70s Rewind: Bridges, Barbra, Bogdanovich, Brynner
Here's a selection of picks that I've recently watched, most of which will be expiring from the service at the end of June.
Bad Company (1972; d. Robert Benton)
Robert Benton made his directorial debut with this decidedly modest picture, set during the American Civil War in 1863. The original script by Benton and his writing partner David Newman, like their breakthrough Bonnie and Clyde, is highly episodic; like their screenplay for Joseph L. Mankiewicz's There Was a Crooked Man..., set during the 1880s, it works hard to bring relevance to a period film. And, like both, Bad Company begins in light-hearted territory before traveling into murkier, more violent regions.
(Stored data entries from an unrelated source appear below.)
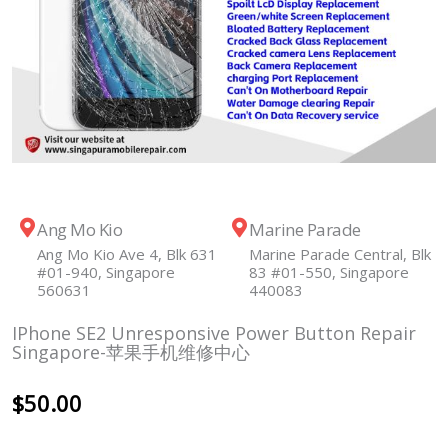
Ang Mo Kio
Marine Parade
Ang Mo Kio Ave 4, Blk 631
Marine Parade Central, Blk
#01-940, Singapore
83 #01-550, Singapore
560631
440083
IPhone SE2 Unresponsive Power Button Repair
Singapore-苹果手机维修中心
$
50.00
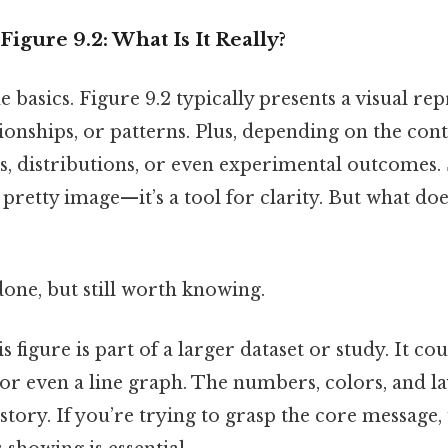
igure 9.2: What Is It Really?
he basics. Figure 9.2 typically presents a visual re
tionships, or patterns. Plus, depending on the cont
, distributions, or even experimental outcomes. 
 a pretty image—it’s a tool for clarity. But what doe
done, but still worth knowing.
s figure is part of a larger dataset or study. It cou
, or even a line graph. The numbers, colors, and l
a story. If you’re trying to grasp the core message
Jeff Bridges is the leader of a small group of young men who live by their wits, or lack thereof. Bridges is impressed by Barry Brown, a conscription-notice dodger who fights back after Bridges tries to rob him for a second time, and invites him into the gang. Heading west, the petty thieves make slow progress, while amply demonstrating their general incompetence, in a series of aimless episodes.
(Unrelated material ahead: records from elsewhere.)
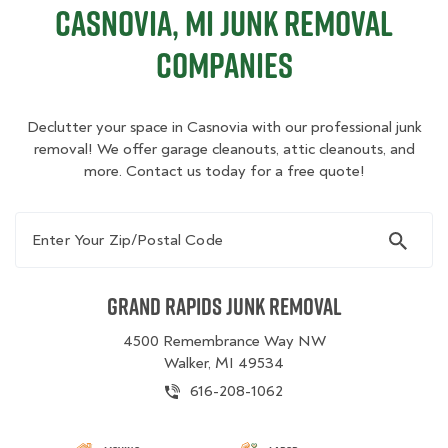
Casnovia, MI Junk Removal
Companies
Declutter your space in Casnovia with our professional junk
removal! We offer garage cleanouts, attic cleanouts, and
more. Contact us today for a free quote!
Enter Your Zip/Postal Code
Grand Rapids Junk Removal
4500 Remembrance Way NW
Walker, MI 49534
616-208-1062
Benton and Newman's screenplay introduces likable but thin characters and then gives them little to do. In today's terms, it's a lo-fi project that plays well, chiefly due to Bridges' youthful charm and a cast that would later do better things, including John Savage and a gang of somewhat older criminals, played by the likes of Geoffrey Lewis and Ed Lauter, and led by David Huddleston. Gordon Willis' cinematography makes the outdoors look dark, even in the middle of the day, and the version that is streaming on Amazon does his work no favors.
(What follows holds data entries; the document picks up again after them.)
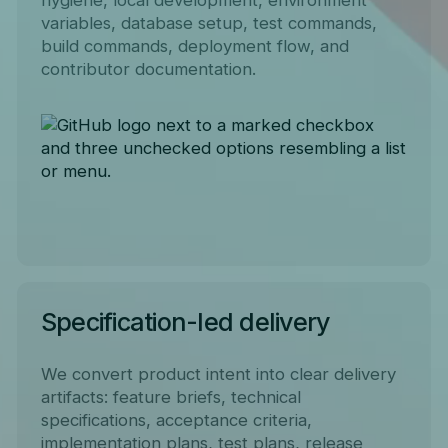
variables, database setup, test commands,
build commands, deployment flow, and
contributor documentation.
Specification-led delivery
We convert product intent into clear delivery
artifacts: feature briefs, technical
specifications, acceptance criteria,
implementation plans, test plans, release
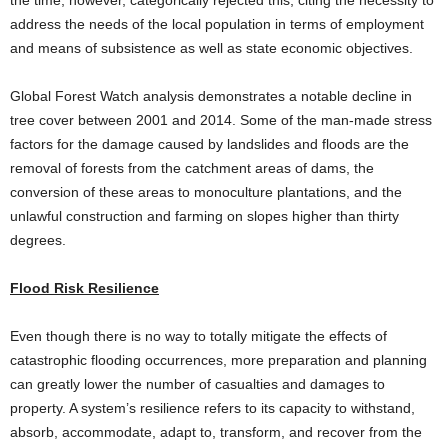
address the needs of the local population in terms of employment
and means of subsistence as well as state economic objectives.
Global Forest Watch analysis demonstrates a notable decline in
tree cover between 2001 and 2014. Some of the man-made stress
factors for the damage caused by landslides and floods are the
removal of forests from the catchment areas of dams, the
conversion of these areas to monoculture plantations, and the
unlawful construction and farming on slopes higher than thirty
degrees.
Flood Risk Resilience
Even though there is no way to totally mitigate the effects of
catastrophic flooding occurrences, more preparation and planning
can greatly lower the number of casualties and damages to
property. A system’s resilience refers to its capacity to withstand,
absorb, accommodate, adapt to, transform, and recover from the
Released in October 1972, the film attracted little fanfare, but it provided Benton with experience in the director's chair; five years later, he drew good notices for The Late Show and followed that up with Kramer vs. Kramer. Bridges, who had gained great exposure with The Last Picture Show, continued to build his career with a series of strong performances throughout the decade. His 21-year-old co-star Barry Brown, however, fared less well; he was part of the wreckage that was Peter Bogdanovich's Daisy Moon, and then was exiled to television guest spots. Sadly, he committed suicide in 1978.